17.6.07

Mayo Doc Creates Office of the Future: Walk Your Way Through the Day

On Michael Moore's SiCKO page, he recommends exercise as something consumers can do to combat the desiccation of our collective cultural health ("eat fruits and vegetables and walk around").

I'd like to see hospital administrative teams take the lead on this...let's be bleeding edge rather than reactionary on the "move it or lose it" trend.
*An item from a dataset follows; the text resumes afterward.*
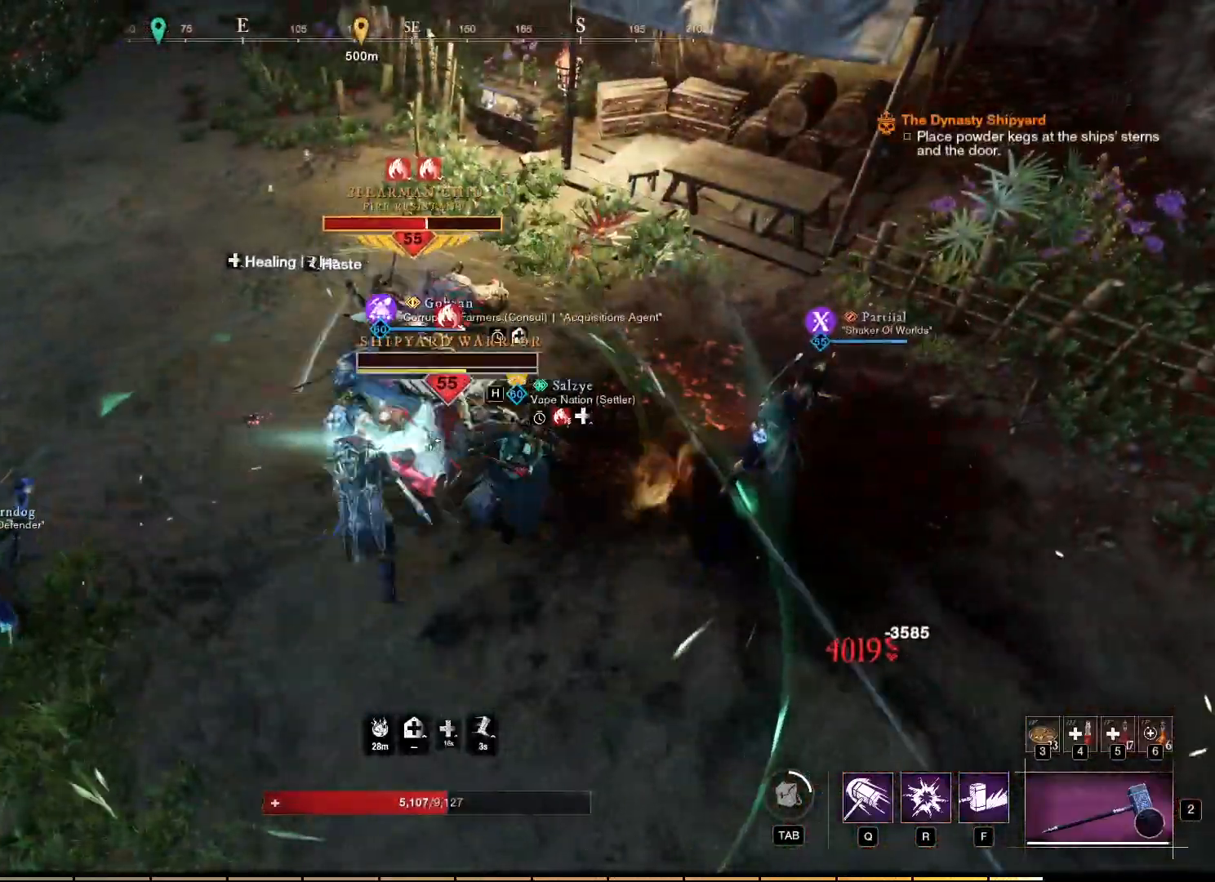
{"keys": [], "mouse": ["left", "right"], "events": [[17, "mouse_left", "up"], [33, "w", "up"], [83, "mouse_left", "down"], [200, "mouse_left", "up"], [267, "mouse_left", "down"], [367, "mouse_left", "up"], [450, "mouse_left", "down"]]}
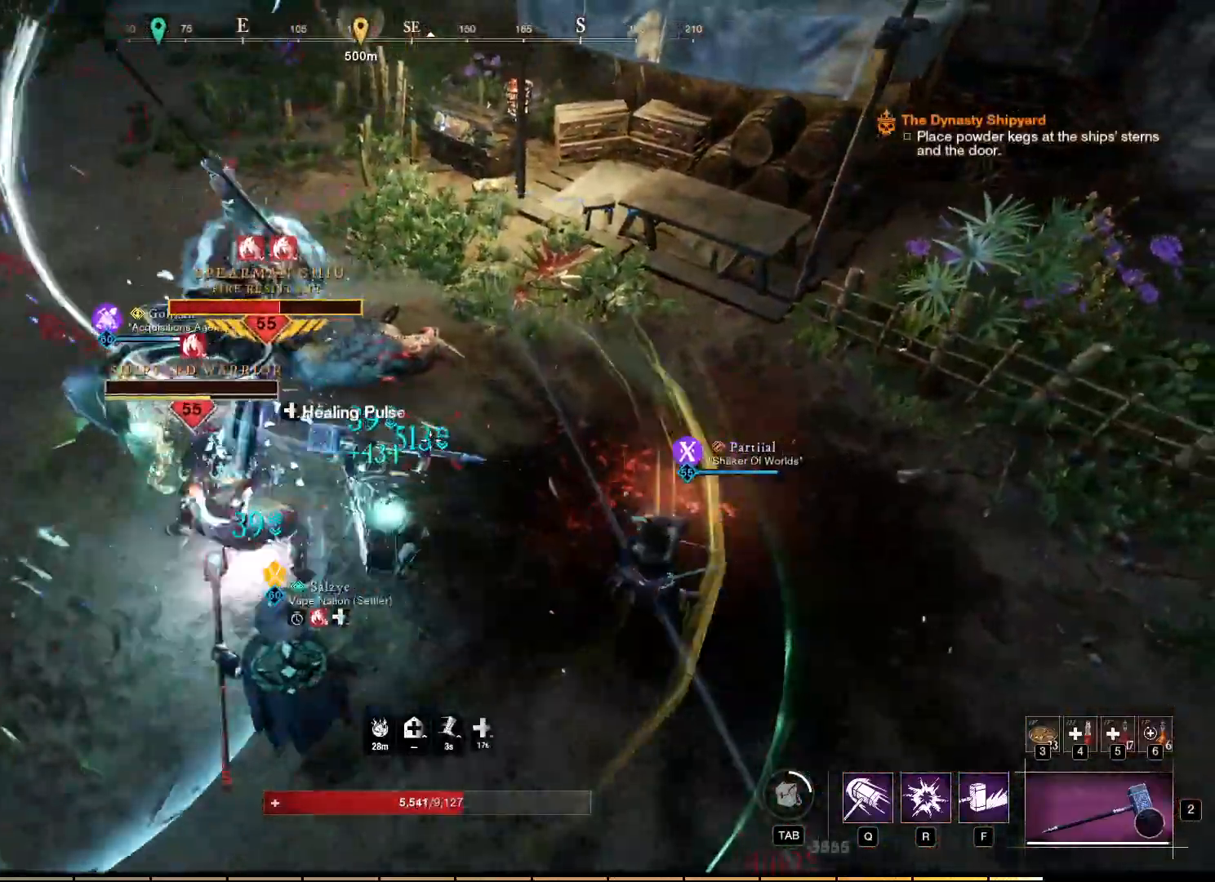
{"keys": [], "mouse": ["right"], "events": [[50, "mouse_left", "up"], [133, "mouse_left", "down"], [250, "mouse_left", "up"], [333, "mouse_left", "down"], [450, "mouse_left", "up"]]}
Executive teams have a nasty habit of not adopting 'new' tech or workflow processes until they've been beaten to death by another industry (FINALLY we're getting to lean? to green design? to non-smoking campuses? how long have we been obsessed with Disney?!?)

This is how Mayo Clinic is addressing the rats-in-a-cube (or corner office) conundrum.

Dr. James Levine's "NEAT" (non-exercise activity thermogenesis) Office of the Future has:
  • 10 Plexiglass areas with standing treadmill desks/computer platforms; treadmills are set to 1MPH to work your heart (100 calories/hour) without working up a sweat
  • a completely mobile workforce - the talent wears mobile phones, and there are no desk/fixed phones
  • a two-lane walking track that brings new meaning to the phrase power chat
  • animated reminders to get up and move projected onto three walls in the work area
  • plastic carpet skates are provided so workers can travel from meeting to meeting in style
Levine is currently researching NEAT classrooms...how I would have loved to walk off some frustration during an algebra exam...

Click here for NEAT office images.

Here's another good article on the NEAT office in USA Today. And here's a good piece on the NEAT Classroom of the Future on Medical News TODAY.

How much did this healthy office cost Mayo? Try $5 to $5.50 per square foot.

But time...time is money...it would take way too much time to put this into place right? So how long did it take to implement?

6 months after Dr. Levine published an article about NEAT in Science the office was up and running (Science, Jan. 27, 2005).

Can you afford to spend this amount amount of time and money creating an environment where health and movement augment productivity and enhance employee satisfaction?

The real question is, can you afford not to?